** Requirement **
When you copy the listing, reproduce each line as it appears and omit every image.

Start of Information supplied

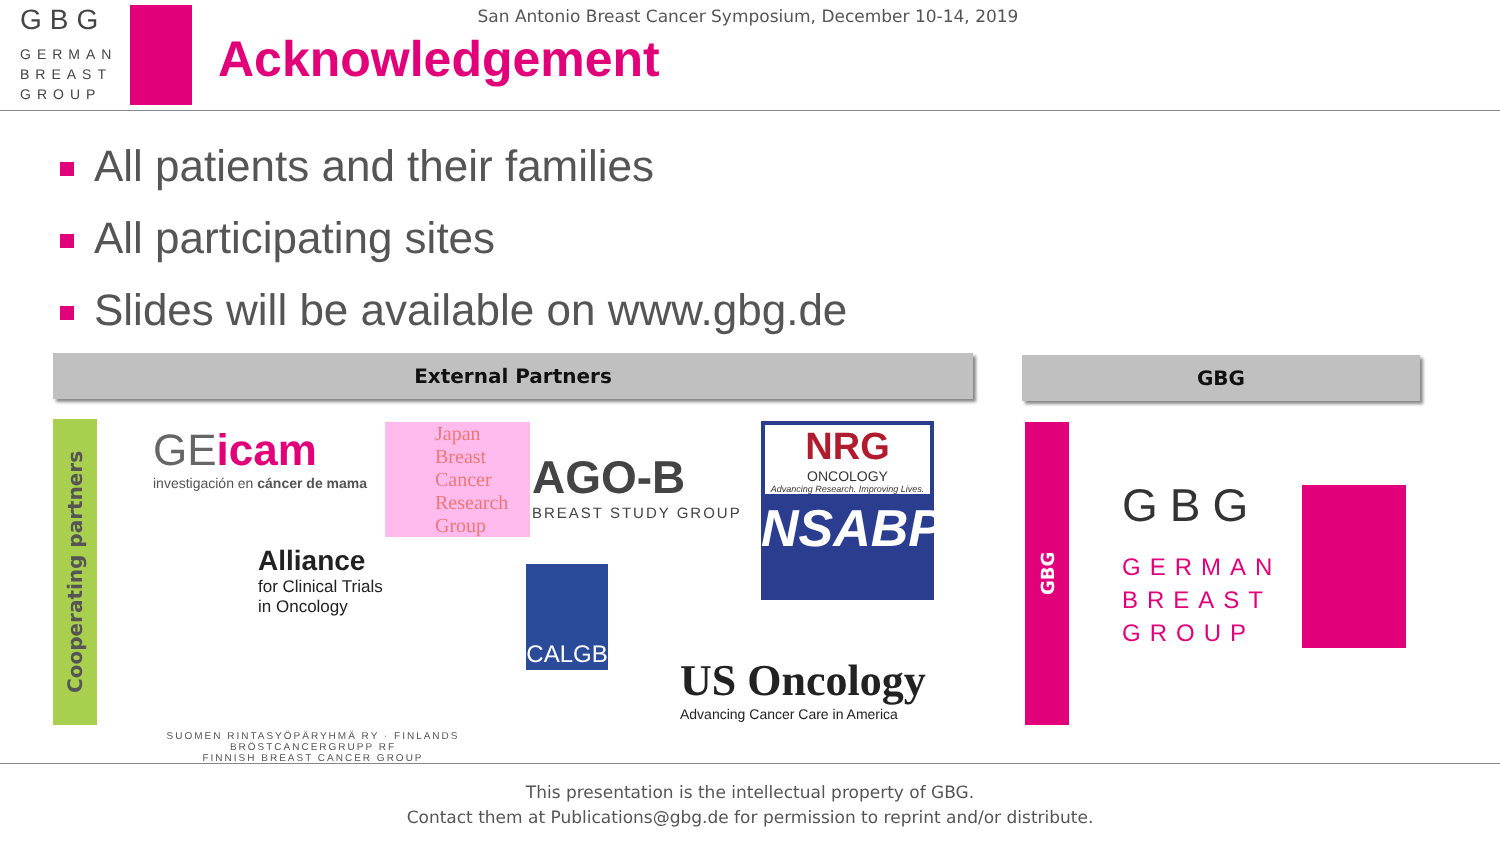GBG
GERMAN BREAST GROUP
San Antonio Breast Cancer Symposium, December 10-14, 2019
Acknowledgement
All patients and their families
All participating sites
Slides will be available on www.gbg.de
External Partners GBG
Cooperating partners
GBG
GEicam
investigación en cáncer de mama
Japan Breast Cancer Research Group
AGO-B
BREAST STUDY GROUP
NRG
ONCOLOGY
Advancing Research. Improving Lives.
NSABP
Alliance
for Clinical Trials
in Oncology
CALGB
SUOMEN RINTASYÖPÄRYHMÄ RY · FINLANDS BRÖSTCANCERGRUPP RF
FINNISH BREAST CANCER GROUP
US Oncology
Advancing Cancer Care in America
GBG
GERMAN
BREAST
GROUP
This presentation is the intellectual property of GBG.
Contact them at Publications@gbg.de for permission to reprint and/or distribute.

End of Information supplied

** Result of the task **
GBG
GERMAN BREAST GROUP
San Antonio Breast Cancer Symposium, December 10-14, 2019
Acknowledgement
All patients and their families
All participating sites
Slides will be available on www.gbg.de
External Partners GBG
Cooperating partners
GBG
GEicam
investigación en cáncer de mama
Japan Breast Cancer Research Group
AGO-B
BREAST STUDY GROUP
NRG
ONCOLOGY
Advancing Research. Improving Lives.
NSABP
Alliance
for Clinical Trials
in Oncology
CALGB
SUOMEN RINTASYÖPÄRYHMÄ RY · FINLANDS BRÖSTCANCERGRUPP RF
FINNISH BREAST CANCER GROUP
US Oncology
Advancing Cancer Care in America
GBG
GERMAN
BREAST
GROUP
This presentation is the intellectual property of GBG.
Contact them at Publications@gbg.de for permission to reprint and/or distribute.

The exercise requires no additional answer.